→ PROVIDED DATA
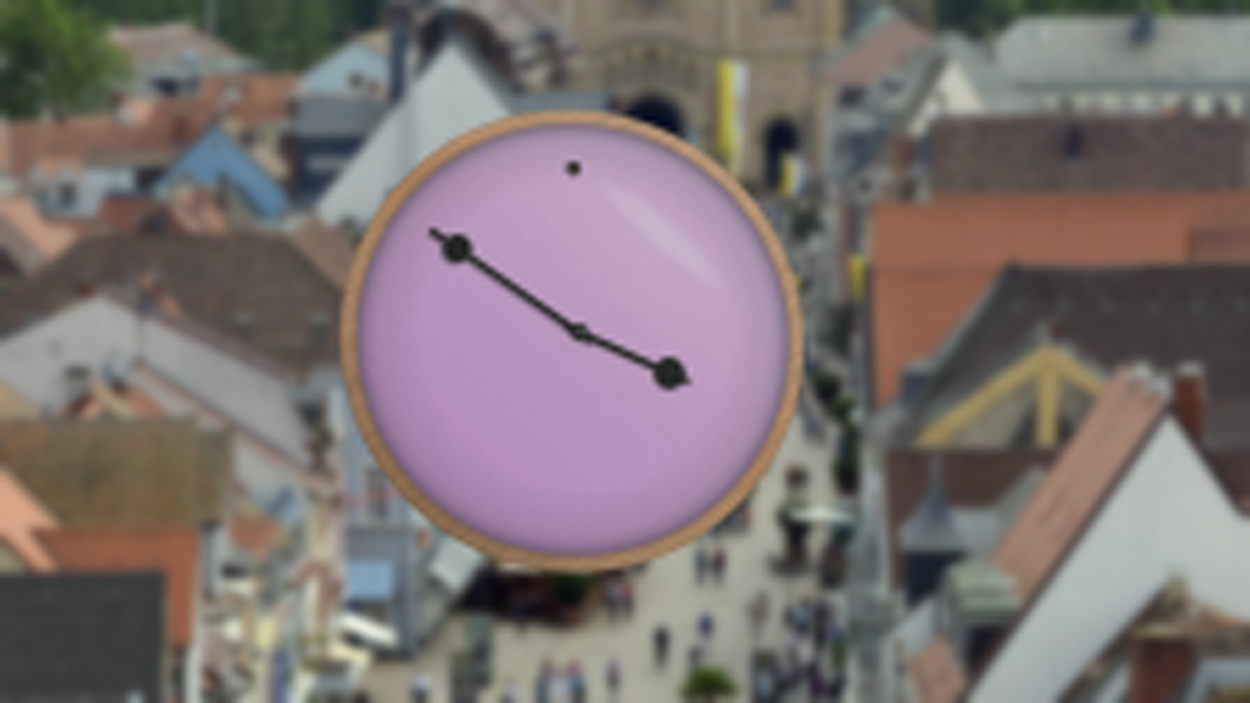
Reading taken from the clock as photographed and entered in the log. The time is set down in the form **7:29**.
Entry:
**3:51**
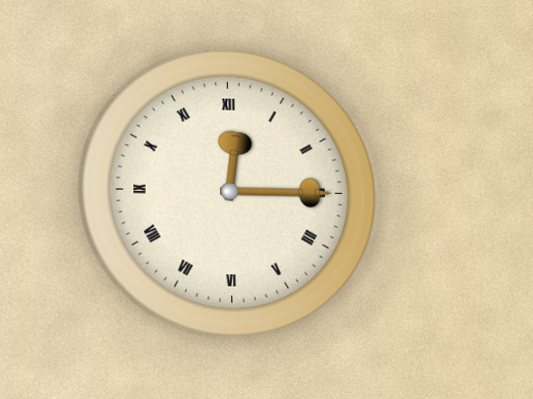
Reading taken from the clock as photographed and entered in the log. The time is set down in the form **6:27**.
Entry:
**12:15**
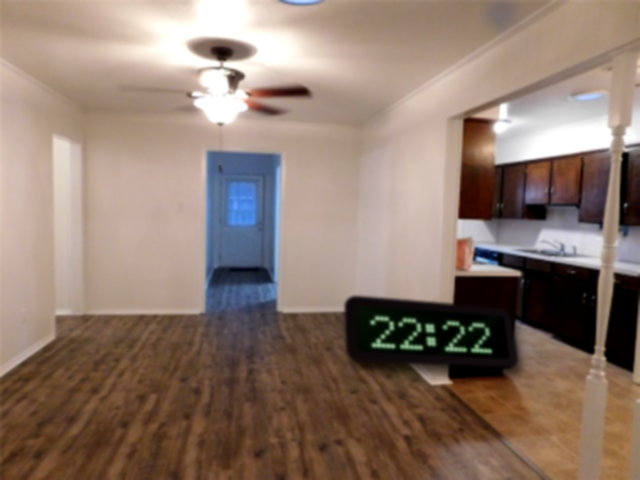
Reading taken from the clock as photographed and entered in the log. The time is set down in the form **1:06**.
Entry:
**22:22**
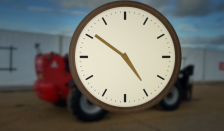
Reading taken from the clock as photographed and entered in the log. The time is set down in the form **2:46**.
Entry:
**4:51**
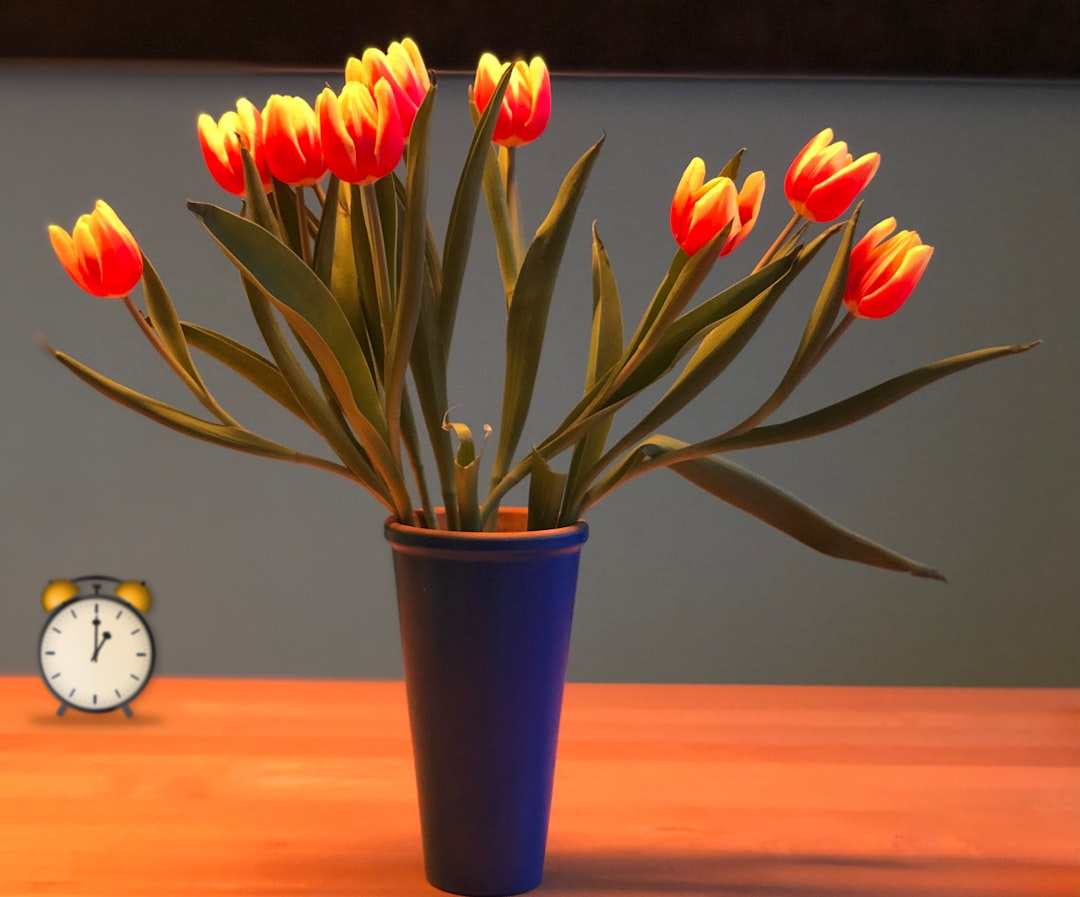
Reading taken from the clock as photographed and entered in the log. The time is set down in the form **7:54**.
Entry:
**1:00**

→ WHAT YOU SHOULD DO
Extract every line of the rows above word for word, leaving out the pictures.

→ EXERCISE SOLUTION
Reading taken from the clock as photographed and entered in the log. The time is set down in the form **7:29**.
Entry:
**3:51**
Reading taken from the clock as photographed and entered in the log. The time is set down in the form **6:27**.
Entry:
**12:15**
Reading taken from the clock as photographed and entered in the log. The time is set down in the form **1:06**.
Entry:
**22:22**
Reading taken from the clock as photographed and entered in the log. The time is set down in the form **2:46**.
Entry:
**4:51**
Reading taken from the clock as photographed and entered in the log. The time is set down in the form **7:54**.
Entry:
**1:00**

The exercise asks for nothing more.